*** Opening Page excerpt ***
Every now and then, I get the craving for an open-faced pita sandwich stuffed with fresh veggies and herbs. The first time I ever had one was at a family-owned restaurant in the middle of nowhere, but now I can make it whenever I want at home. While at first glance, it looks like a “lunch only” kind of meal, this delectable dish could be just as scrumptious for dinner.

The gyro is a Greek classic, usually made with spicy minced meat like lamb, beef, or chicken. Falafel gyro, on the other hand, was made with hungry vegetarians in mind. We’re talking fluffy falafel dressed with smooth tzatziki, crunchy lettuce, and tomato, all cradled by a warm pita. Every bite is both satisfying and refreshing.

Is Falafel Gyro Healthy?

With a balance of protein, carbs, and fiber, this is a pretty diverse meal that offers a lot of nutrients. That being said, some adjustments can be made for those with more specific dietary requirements. If needed, use gluten-free pita bread, or put the falafel in a Greek Bowl with quinoa or Steamed Rice instead. To make this dish dairy-free, use Vegan Tzatziki.

Where Does Falafel Come From?
*** Closing Page excerpt ***
*** Opening Information supplied ***
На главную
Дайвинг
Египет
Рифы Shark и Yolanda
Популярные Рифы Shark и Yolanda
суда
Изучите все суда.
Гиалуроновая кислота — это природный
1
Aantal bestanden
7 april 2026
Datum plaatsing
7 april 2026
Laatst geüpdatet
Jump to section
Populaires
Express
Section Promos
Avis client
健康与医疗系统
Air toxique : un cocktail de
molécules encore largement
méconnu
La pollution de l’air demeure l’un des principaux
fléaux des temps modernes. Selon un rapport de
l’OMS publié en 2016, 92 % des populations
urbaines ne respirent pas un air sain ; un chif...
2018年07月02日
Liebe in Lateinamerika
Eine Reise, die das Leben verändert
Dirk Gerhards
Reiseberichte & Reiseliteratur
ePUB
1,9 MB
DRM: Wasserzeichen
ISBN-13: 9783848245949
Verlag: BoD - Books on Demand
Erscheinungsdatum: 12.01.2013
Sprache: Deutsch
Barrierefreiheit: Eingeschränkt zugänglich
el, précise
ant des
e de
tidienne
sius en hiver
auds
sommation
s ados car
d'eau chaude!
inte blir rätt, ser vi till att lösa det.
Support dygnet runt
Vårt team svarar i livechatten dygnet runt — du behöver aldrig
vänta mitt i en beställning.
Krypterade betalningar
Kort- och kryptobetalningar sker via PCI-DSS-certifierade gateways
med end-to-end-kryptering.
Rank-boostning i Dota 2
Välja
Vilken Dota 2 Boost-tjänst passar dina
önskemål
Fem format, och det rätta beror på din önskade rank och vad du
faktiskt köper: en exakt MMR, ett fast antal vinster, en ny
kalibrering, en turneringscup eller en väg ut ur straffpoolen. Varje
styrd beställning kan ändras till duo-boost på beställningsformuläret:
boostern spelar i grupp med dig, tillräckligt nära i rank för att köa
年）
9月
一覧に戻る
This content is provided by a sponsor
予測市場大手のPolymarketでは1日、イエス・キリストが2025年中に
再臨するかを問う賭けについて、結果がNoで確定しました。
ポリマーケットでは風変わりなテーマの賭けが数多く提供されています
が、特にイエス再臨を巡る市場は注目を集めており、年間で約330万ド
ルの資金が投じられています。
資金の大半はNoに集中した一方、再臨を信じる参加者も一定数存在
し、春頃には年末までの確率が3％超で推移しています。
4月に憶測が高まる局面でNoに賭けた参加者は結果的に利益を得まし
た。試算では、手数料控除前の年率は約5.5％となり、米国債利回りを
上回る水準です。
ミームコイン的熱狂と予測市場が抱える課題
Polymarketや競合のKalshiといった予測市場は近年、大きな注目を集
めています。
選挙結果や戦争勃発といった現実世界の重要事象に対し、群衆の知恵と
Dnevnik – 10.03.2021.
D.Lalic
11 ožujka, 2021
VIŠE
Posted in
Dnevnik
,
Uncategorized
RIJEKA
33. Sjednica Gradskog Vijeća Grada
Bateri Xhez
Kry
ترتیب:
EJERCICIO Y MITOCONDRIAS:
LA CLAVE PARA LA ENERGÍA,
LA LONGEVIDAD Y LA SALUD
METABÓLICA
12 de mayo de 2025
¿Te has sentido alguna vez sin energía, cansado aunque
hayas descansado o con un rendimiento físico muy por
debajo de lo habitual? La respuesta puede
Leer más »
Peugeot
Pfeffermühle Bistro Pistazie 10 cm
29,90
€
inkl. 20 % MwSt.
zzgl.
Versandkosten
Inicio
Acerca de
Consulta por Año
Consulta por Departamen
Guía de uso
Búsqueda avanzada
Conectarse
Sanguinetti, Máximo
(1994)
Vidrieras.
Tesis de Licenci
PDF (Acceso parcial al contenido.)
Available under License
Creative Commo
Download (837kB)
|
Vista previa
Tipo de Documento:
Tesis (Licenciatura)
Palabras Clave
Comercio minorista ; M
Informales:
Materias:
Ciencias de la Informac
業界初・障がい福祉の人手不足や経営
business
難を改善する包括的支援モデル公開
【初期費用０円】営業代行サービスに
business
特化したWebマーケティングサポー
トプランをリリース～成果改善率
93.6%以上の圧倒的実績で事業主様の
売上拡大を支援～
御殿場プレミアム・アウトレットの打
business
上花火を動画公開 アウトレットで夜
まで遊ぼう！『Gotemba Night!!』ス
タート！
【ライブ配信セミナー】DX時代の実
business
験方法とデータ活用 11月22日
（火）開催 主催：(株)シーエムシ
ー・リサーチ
*** Closing Information supplied ***
[Tasks to perform]:
**a.** Retype the passage of the falafel gyro text from "Every now and" up to and including "satisfying and refreshing.".
**b.** List the meats that the falafel gyro text says a usual gyro is made with.

[Results for each task]:
**a.**
Every now and then, I get the craving for an open-faced pita sandwich stuffed with fresh veggies and herbs. The first time I ever had one was at a family-owned restaurant in the middle of nowhere, but now I can make it whenever I want at home. While at first glance, it looks like a “lunch only” kind of meal, this delectable dish could be just as scrumptious for dinner.

The gyro is a Greek classic, usually made with spicy minced meat like lamb, beef, or chicken. Falafel gyro, on the other hand, was made with hungry vegetarians in mind. We’re talking fluffy falafel dressed with smooth tzatziki, crunchy lettuce, and tomato, all cradled by a warm pita. Every bite is both satisfying and refreshing.

**b.** Lamb, beef, chicken